My brain feels like there's a way to do this in one fell swoop instead of nesting loops -- maybe using indexing tricks to read the bytes I want into each array? The idea of building one massive, insane format string also seems like a questionable road to go down.
Update
Thanks to those who responded. For what it's worth, the numpy indexing trick reduced the time required to read my test data from about 10 second to about 0.2 seconds, for a speedup of 50x.
The best way to really improve the performance is to get rid of the Python loop over all samples and let NumPy do this loop in compiled C code. This is a bit tricky to achieve, but it is possible.
First, you need a bit of preparation. As pointed out by Justin Peel, the pattern in which the samples are arranged repeats after some number of steps. If d_1, ..., d_k are the divisors for your k data streams and b_1, ..., b_k are the sample sizes of the streams in bytes, and lcm is the least common multiple of these divisors, then
N = lcm*sum(b_1/d_1+...+b_k/d_k)
will be the number of bytes which the pattern of streams will repeat after. If you have figured out which stream each of the first N bytes belongs to, you can simply repeat this pattern.
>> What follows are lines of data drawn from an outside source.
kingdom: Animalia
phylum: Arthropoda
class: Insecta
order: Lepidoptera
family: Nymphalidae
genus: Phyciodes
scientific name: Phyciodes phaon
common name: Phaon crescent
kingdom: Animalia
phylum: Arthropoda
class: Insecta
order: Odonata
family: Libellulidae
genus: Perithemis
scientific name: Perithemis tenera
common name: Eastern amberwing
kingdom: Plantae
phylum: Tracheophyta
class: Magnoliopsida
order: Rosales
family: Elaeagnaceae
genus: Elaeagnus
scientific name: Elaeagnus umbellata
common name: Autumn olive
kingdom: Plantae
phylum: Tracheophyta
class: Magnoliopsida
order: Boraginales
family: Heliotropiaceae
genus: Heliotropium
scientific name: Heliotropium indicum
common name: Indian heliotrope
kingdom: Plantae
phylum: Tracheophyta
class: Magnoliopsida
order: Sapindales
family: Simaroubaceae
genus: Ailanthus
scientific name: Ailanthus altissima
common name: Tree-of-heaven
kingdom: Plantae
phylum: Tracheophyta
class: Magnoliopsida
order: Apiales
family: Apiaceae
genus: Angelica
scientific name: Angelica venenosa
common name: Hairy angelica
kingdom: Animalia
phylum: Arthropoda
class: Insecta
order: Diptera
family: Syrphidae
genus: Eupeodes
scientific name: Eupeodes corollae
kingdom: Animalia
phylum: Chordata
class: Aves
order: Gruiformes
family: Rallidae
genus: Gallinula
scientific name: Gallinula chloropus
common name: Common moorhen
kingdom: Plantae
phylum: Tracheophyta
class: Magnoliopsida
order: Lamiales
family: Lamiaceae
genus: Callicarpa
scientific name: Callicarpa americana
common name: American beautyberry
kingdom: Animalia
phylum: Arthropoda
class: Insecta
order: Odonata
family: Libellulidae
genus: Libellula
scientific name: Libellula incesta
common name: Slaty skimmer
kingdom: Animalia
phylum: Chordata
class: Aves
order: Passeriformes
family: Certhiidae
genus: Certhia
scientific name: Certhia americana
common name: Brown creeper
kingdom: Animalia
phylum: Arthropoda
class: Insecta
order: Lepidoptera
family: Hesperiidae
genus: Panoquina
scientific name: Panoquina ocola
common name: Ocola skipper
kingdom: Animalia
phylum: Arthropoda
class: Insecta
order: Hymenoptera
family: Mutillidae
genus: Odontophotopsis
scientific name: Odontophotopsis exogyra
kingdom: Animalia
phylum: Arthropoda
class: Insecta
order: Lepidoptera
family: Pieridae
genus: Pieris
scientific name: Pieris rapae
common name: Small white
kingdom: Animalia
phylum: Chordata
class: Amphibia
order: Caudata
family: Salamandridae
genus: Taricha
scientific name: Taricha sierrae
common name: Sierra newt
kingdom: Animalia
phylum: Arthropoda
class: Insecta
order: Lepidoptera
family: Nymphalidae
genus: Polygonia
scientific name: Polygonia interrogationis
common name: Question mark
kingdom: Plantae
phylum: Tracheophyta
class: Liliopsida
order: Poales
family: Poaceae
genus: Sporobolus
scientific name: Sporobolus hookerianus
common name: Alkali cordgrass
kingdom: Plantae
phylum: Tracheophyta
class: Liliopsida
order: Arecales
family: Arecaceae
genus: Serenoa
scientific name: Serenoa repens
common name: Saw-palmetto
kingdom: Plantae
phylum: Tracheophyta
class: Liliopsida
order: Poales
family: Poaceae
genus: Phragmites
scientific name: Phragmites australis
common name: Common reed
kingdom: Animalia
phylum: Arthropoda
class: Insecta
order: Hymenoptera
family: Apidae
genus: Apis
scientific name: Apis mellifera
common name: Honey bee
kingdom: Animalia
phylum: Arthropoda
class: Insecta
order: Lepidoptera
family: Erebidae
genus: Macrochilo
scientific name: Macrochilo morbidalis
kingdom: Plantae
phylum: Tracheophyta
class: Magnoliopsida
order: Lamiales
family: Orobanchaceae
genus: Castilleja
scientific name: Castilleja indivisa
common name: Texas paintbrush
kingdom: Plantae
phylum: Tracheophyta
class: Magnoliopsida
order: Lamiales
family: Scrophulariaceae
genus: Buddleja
You can now build the array of stream indices for the first N bytes by something similar to
stream_index = []
for sample_num in range(lcm):
stream_index += [i for i, ch in enumerate(all_channels)
if ch.samples_for(sample_num)]
repeat_count = [b[i] for i in stream_index]
stream_index = numpy.array(stream_index).repeat(repeat_count)
Here, d is the sequence d_1, ..., d_k and b is the sequence b_1, ..., b_k.
Now you can do
data = numpy.fromfile(my_file, dtype=numpy.uint8).reshape(-1, N)
streams = [data[:,stream_index == i].ravel() for i in range(k)]
You possibly need to pad the data a bit at the end to make the reshape() work.
Now you have all the bytes belonging to each stream in separate NumPy arrays. You can reinterpret the data by simply assigning to the dtype attribute of each stream. If you want the first stream to be intepreted as big endian integers, simply write
streams[0].dtype = ">i"
This won't change the data in the array in any way, just the way it is interpreted.
This may look a bit cryptic, but should be much better performance-wise.
Replace channel.samples_for(sample_num) with a iter_channels(channels_config) iterator that keeps some internal state and lets you read the file in one pass. Use it like this:
for (chan, sample_data) in izip(iter_channels(), data):
decoded_data = chan.decode(sample_data)
To implement the iterator, think of a base clock with a period of one. The periods of the various channels are integers. Iterate the channels in order, and emit a channel if the clock modulo its period is zero.
for i in itertools.count():
for chan in channels:
if i % chan.period == 0:
yield chan
The grouper() recipe along with itertools.izip() should be of some help here.